→ Task to complete
Put the lines below into a JSON list of strings, one string per line, skipping blank lines and leaving out the pictures.

### Supplied data ###

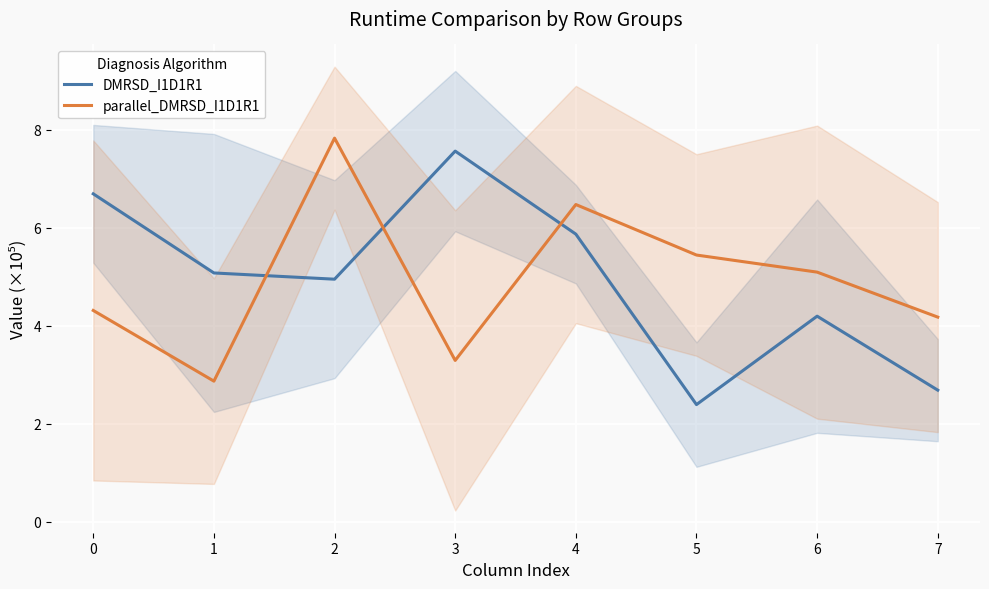

At which label is parallel_DMRSD_I1D1R1 closest to 5?

6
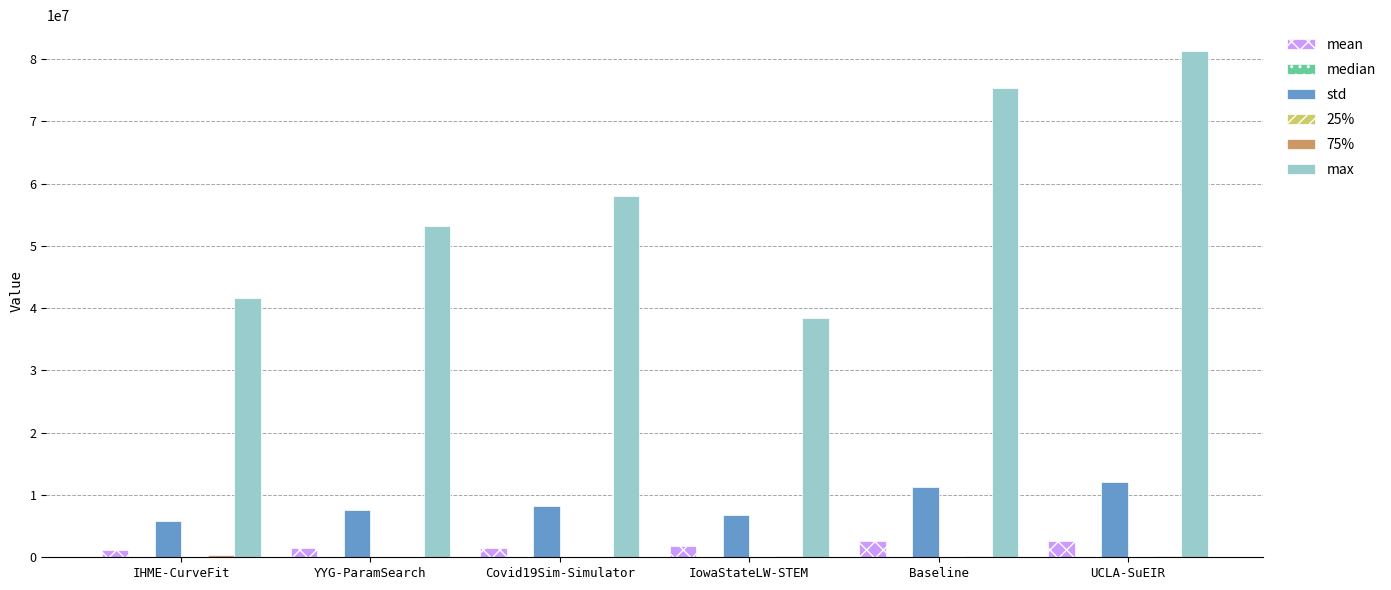

At which category does the chart reach its peak across all series?

UCLA-SuEIR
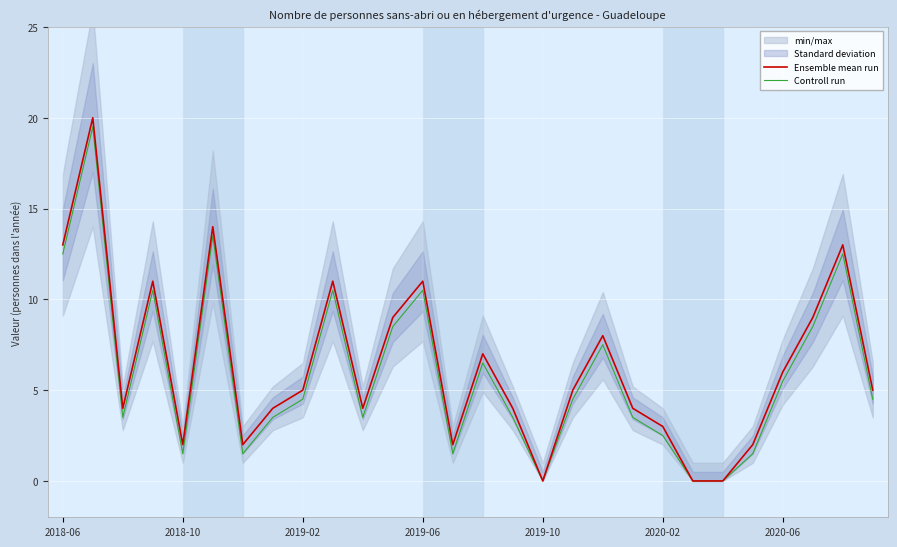

The Ensemble mean run series shows 20.5 at 2018-06. True or false?

False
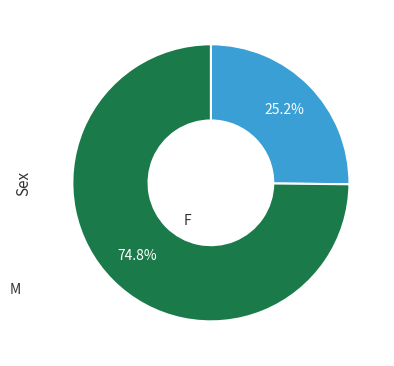

Which category has the biggest portion of the pie?

M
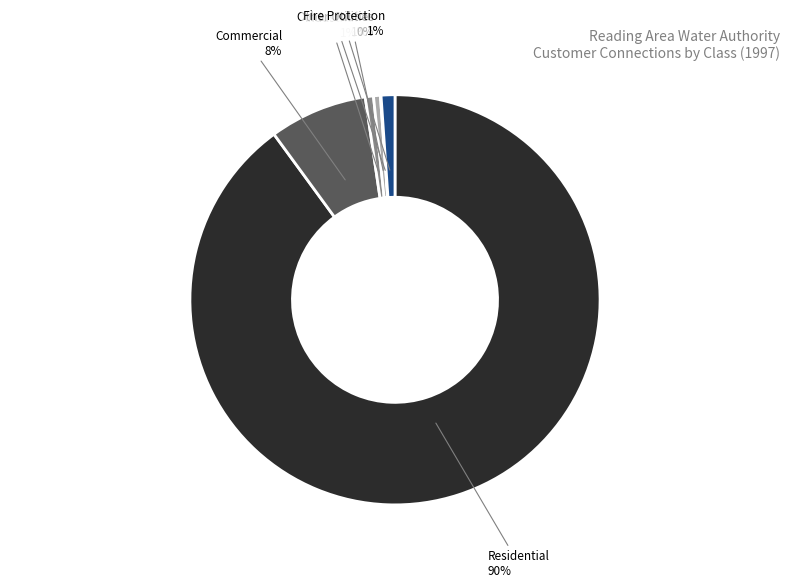

Is there any slice that represents more than half of the pie?

Yes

###

→ Response
[
  "At which label is parallel_DMRSD_I1D1R1 closest to 5?",
  "6",
  "At which category does the chart reach its peak across all series?",
  "UCLA-SuEIR",
  "The Ensemble mean run series shows 20.5 at 2018-06. True or false?",
  "False",
  "Which category has the biggest portion of the pie?",
  "M",
  "Is there any slice that represents more than half of the pie?",
  "Yes"
]